*EXERCISE REQUIREMENTS*: Reproduce the records exactly through the line with "Page size: 1625x1125.".

━━━━━━━━━━━━━━━━━━━━

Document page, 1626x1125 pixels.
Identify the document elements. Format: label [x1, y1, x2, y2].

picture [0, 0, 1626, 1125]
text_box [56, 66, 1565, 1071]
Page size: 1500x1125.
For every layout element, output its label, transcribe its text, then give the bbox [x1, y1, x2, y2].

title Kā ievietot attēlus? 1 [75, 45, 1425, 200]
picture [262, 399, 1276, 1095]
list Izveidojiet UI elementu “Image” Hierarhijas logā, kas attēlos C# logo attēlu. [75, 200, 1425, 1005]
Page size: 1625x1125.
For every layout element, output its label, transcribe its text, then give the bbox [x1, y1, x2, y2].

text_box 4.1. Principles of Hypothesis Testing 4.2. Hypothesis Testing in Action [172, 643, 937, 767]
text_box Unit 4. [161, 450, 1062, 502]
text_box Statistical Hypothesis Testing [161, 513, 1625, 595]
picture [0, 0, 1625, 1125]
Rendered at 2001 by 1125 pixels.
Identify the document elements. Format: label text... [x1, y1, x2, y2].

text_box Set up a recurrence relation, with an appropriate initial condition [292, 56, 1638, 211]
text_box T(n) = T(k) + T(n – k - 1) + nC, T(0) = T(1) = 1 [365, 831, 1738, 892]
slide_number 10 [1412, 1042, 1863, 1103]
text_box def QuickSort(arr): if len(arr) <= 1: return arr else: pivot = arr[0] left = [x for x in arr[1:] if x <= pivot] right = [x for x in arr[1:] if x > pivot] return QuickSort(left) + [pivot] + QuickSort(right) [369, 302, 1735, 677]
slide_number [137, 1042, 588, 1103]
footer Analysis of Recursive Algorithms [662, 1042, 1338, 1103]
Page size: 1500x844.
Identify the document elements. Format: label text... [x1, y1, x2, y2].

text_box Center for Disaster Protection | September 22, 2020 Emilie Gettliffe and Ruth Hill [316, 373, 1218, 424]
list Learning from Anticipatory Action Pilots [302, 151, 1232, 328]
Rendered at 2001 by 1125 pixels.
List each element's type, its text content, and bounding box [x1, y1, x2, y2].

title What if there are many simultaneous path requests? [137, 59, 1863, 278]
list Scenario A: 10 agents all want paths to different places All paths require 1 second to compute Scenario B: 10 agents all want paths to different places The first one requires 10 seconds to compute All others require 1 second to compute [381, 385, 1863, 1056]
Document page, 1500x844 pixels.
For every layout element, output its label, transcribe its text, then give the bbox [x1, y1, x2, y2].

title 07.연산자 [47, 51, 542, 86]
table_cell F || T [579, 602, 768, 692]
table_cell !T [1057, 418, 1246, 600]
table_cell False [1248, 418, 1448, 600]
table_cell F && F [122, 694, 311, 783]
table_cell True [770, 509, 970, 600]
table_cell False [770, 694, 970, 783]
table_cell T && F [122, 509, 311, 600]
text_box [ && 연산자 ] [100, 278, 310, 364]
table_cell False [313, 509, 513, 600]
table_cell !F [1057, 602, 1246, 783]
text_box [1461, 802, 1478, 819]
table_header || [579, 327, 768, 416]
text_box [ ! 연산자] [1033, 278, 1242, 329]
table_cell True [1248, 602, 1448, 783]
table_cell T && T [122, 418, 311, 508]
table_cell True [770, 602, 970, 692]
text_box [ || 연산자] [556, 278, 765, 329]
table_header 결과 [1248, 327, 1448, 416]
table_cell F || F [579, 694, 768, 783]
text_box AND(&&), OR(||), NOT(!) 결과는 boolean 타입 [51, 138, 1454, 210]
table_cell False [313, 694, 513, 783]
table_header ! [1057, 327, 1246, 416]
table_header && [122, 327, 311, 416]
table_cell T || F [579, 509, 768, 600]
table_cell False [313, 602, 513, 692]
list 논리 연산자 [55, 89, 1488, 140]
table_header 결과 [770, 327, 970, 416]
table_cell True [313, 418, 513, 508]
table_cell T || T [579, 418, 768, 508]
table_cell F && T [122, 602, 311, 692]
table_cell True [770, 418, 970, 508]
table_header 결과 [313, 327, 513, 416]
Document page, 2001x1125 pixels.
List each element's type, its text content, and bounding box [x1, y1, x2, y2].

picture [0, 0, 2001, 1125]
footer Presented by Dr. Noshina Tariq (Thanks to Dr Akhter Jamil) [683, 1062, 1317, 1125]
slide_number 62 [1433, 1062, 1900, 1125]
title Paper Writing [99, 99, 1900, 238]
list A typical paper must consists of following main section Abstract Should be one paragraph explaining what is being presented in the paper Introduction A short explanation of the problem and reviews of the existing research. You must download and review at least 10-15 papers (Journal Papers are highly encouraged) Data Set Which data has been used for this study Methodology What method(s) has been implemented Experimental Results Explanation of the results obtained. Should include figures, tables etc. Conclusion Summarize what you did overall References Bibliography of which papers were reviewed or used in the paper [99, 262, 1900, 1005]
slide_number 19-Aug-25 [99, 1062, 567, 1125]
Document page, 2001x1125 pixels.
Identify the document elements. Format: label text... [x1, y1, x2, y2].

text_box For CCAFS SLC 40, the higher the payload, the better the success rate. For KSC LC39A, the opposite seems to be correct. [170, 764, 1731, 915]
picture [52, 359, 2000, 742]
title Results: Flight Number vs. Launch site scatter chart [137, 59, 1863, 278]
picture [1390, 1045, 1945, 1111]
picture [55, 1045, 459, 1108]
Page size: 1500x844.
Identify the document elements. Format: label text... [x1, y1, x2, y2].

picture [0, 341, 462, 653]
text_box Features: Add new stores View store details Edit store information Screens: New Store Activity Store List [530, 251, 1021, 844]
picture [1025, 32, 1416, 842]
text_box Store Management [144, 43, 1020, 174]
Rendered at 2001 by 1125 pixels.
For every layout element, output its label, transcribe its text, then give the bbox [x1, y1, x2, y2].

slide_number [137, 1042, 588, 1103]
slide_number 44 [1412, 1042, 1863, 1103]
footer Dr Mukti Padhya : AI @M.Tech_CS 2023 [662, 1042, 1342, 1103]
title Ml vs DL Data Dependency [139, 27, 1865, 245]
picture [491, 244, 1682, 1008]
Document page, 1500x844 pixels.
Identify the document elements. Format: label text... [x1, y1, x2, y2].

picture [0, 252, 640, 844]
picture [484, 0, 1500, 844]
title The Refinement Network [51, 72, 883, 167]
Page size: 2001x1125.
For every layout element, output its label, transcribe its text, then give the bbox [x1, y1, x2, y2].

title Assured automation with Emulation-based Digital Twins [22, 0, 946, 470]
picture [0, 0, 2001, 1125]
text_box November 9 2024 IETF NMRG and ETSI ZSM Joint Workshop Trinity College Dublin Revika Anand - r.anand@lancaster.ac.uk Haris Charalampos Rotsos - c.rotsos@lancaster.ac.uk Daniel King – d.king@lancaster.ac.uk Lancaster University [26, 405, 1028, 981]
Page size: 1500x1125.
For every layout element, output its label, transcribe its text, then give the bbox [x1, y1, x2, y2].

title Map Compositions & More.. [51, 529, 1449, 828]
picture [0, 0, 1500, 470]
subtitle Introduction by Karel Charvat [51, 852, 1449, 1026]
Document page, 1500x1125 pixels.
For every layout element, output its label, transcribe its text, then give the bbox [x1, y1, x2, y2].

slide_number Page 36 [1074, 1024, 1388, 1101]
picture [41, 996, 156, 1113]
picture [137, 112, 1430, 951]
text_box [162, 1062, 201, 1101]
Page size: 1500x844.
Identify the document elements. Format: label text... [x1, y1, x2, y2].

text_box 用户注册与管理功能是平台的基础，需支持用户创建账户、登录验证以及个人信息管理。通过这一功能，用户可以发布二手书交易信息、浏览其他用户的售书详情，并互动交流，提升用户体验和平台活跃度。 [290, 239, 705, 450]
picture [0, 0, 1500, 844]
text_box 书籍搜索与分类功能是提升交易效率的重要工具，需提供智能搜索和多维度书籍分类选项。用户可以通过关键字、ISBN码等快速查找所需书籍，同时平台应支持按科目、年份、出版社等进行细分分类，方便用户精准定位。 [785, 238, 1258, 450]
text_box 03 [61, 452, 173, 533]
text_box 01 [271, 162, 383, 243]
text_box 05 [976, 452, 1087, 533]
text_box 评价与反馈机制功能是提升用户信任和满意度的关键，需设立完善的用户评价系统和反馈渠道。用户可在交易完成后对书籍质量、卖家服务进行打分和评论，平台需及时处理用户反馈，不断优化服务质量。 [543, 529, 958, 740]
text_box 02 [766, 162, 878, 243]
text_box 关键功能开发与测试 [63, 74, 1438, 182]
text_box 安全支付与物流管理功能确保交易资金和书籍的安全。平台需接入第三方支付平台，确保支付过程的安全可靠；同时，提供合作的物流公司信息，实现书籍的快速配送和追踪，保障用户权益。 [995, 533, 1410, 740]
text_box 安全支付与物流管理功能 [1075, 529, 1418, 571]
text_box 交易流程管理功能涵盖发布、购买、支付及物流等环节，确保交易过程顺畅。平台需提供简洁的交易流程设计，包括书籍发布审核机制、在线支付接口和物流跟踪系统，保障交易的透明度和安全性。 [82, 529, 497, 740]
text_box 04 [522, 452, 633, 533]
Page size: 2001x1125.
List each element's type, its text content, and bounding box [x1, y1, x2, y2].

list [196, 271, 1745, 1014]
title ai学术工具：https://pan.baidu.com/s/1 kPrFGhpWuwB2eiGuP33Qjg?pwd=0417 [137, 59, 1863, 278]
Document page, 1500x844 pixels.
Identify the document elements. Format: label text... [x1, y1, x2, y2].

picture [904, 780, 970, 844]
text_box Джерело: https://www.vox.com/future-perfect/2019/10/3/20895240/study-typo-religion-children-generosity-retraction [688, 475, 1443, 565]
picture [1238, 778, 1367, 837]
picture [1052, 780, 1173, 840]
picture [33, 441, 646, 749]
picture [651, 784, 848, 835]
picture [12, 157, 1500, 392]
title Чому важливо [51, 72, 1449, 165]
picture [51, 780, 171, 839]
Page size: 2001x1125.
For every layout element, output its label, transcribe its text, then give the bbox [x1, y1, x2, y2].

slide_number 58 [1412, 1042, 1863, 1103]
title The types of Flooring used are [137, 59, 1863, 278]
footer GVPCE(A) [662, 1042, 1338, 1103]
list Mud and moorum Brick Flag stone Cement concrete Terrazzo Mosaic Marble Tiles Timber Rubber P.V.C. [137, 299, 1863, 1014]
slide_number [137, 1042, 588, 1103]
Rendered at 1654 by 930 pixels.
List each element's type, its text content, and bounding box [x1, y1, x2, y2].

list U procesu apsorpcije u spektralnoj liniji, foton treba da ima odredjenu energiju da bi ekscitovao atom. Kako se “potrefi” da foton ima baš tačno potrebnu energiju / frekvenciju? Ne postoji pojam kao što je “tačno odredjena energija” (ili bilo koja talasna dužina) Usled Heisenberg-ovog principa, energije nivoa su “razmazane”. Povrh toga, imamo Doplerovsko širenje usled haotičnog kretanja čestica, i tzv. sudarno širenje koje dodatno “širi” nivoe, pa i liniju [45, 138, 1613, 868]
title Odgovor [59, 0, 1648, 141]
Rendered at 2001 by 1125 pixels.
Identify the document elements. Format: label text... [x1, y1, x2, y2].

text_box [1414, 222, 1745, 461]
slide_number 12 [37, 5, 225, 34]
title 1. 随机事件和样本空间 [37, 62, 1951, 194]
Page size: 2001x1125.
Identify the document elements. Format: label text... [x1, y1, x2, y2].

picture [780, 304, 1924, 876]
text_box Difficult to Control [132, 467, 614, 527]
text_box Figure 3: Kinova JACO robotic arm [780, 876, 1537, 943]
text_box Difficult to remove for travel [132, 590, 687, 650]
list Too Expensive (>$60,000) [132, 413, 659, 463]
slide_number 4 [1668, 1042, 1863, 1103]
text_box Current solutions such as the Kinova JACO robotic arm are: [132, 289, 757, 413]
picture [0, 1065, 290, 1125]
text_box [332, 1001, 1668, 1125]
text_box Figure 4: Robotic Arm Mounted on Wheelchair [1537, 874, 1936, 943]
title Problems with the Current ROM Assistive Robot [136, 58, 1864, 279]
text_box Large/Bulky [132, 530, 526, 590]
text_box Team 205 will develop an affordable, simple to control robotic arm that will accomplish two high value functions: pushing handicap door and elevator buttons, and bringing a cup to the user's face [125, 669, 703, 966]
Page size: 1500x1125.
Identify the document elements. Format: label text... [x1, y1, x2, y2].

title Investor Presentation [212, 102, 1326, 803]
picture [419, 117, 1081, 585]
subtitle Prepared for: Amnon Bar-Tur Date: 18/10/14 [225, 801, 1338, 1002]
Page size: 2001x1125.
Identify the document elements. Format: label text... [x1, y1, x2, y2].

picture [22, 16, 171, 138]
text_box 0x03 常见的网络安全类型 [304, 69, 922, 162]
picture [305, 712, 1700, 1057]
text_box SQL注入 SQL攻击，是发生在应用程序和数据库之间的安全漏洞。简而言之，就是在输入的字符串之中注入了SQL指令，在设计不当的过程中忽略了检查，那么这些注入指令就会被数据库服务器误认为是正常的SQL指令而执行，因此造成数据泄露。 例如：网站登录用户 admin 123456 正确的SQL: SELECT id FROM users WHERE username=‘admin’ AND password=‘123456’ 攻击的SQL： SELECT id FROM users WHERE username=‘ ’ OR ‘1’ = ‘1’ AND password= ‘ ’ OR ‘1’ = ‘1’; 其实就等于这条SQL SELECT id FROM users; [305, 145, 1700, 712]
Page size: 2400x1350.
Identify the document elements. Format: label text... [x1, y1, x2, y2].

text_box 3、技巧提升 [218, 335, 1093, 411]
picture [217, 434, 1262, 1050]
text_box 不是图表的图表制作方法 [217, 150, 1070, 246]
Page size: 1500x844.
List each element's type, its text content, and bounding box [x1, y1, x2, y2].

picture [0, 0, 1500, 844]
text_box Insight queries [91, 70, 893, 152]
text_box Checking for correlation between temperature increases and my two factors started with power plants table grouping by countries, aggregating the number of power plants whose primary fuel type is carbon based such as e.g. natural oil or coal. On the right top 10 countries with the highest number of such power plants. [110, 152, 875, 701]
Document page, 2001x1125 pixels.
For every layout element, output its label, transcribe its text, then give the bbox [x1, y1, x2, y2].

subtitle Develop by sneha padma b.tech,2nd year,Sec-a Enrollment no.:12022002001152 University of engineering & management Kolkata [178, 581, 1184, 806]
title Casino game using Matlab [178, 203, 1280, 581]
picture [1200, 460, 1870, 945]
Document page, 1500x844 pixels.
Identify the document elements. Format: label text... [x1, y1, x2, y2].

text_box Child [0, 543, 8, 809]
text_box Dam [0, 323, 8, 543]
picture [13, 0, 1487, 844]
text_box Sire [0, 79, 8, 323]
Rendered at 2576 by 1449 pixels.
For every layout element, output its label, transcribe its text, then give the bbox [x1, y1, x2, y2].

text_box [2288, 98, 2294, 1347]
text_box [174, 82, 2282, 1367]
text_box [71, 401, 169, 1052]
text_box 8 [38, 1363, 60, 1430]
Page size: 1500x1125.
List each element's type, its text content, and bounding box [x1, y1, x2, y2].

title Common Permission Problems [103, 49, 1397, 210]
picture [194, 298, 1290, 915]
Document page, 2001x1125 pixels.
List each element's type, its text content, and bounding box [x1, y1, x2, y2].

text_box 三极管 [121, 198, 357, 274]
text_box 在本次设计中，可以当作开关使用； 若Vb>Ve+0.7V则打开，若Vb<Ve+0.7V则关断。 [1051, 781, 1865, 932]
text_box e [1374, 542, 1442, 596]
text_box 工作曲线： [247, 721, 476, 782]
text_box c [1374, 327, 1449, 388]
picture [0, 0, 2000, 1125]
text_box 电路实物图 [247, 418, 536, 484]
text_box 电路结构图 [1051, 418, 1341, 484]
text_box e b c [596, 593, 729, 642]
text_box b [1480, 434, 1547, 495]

━━━━━━━━━━━━━━━━━━━━

*EXERCISE OUTPUT*:
Document page, 1626x1125 pixels.
Identify the document elements. Format: label [x1, y1, x2, y2].

picture [0, 0, 1626, 1125]
text_box [56, 66, 1565, 1071]
Page size: 1500x1125.
For every layout element, output its label, transcribe its text, then give the bbox [x1, y1, x2, y2].

title Kā ievietot attēlus? 1 [75, 45, 1425, 200]
picture [262, 399, 1276, 1095]
list Izveidojiet UI elementu “Image” Hierarhijas logā, kas attēlos C# logo attēlu. [75, 200, 1425, 1005]
Page size: 1625x1125.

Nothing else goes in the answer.